Una giornata nell’ufficio postale della Comasina: un reportage del Venerdì di Repubblica racconta l’universo che gravita intorno agli sportelli di uno dei quartieri più multietnici di Milano. Tra i clienti, ci sono un collezionista di immaginette sacre che sta vendendo online il suo tesoro e lo spedisce agli acquirenti, un monaco buddista e un signore muto che si fa capire a gesti allo sportello. Ad accoglierli, ci sono il direttore dell’ufficio postale, Umberto, e gli sportellisti Remo, Rosa e Serena, tutti e tre di origini siciliane ma radicati da decenni in Lombardia.

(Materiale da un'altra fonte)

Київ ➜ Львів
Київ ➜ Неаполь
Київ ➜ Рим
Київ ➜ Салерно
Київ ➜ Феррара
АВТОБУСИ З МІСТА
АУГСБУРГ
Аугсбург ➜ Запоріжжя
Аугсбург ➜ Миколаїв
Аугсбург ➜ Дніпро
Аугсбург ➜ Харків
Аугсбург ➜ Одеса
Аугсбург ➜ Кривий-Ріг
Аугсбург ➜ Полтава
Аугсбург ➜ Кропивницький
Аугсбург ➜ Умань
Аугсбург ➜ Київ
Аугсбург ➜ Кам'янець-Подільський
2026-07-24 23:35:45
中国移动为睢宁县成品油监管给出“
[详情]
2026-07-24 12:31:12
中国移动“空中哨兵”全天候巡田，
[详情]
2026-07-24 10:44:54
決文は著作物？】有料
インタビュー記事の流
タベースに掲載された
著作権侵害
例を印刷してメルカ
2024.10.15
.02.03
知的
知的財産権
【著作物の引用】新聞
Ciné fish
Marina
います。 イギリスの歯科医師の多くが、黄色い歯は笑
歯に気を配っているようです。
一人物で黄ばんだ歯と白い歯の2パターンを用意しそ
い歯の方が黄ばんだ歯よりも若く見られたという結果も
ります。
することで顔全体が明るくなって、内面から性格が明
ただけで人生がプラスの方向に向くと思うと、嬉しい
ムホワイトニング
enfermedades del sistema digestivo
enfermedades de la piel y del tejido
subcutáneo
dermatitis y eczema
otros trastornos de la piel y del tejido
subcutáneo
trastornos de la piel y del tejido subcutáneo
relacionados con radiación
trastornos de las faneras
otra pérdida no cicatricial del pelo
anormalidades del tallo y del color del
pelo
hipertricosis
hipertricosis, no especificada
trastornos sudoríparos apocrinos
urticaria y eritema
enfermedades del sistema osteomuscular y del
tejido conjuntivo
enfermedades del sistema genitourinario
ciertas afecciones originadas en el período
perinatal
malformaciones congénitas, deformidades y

Contenitori di umanità anche nell’ufficio postale della Comasina
Gli uffici postali in Italia sono 12.800, si legge sul Venerdì, piccoli, grandi, in luoghi impervi e isolati, al centro delle città. Una rete capillare e identitaria, presidi di civiltà e di aggregazione, luoghi di assistenza, fornitori di disparati servizi, stati dell’anima, microcosmi pulsanti, contenitori di umanità. “Sono entrato in azienda nel 1984 – racconta il direttore Umberto – con un concorso per periti elettronici. Allora c’erano i telex”. Alla fine degli anni ’90 i tecnici erano diventati troppi per le nuove esigenze delle Poste, lui ha fatto un altro concorso ed è diventato direttore. “Non sapevo la differenza tra raccomandata e vaglia. Ma ho imparato”. Un ricordo? “Ero all’inizio della carriera in ufficio. Una ragazza straniera non aveva i soldi per pagare. Non la conoscevo, glieli ho anticipati. Qualche giorno dopo è venuta a restituirmeli e ha lasciato un biglietto: ‘Non era tenuto a farmi un prestito, ma per me è stato importante che lo abbia fatto’. Quel messaggio è ancora in un cassetto, tra le cose belle”.
C’è sempre una soluzione
C’è un problema. Un buono fruttifero è finito nella lavatrice. “E anche nell’asciugatrice” precisa il titolare. Serena osserva il martoriato rettangolo di carta, il direttore trova una soluzione. Perché c’è sempre una soluzione. Eva, atterrata alla Comasina dalla Svezia per amore alcuni decenni fa, gioca con la nipotina, bionda come lei. E si lamenta. “Se qualcuno ha un problema qui non lo lasciano andare finché non lo risolvono”. Francesco, il consulente, invece è calabrese ma lavora anche lui a Milano da 11 anni: “Faccio lo psicologo, il sacerdote, il confidente”. Più dei numeri, dice, nel lavoro bisogna metterci la trasparenza. “Con il tempo, la qualità delle relazioni porta anche i numeri”.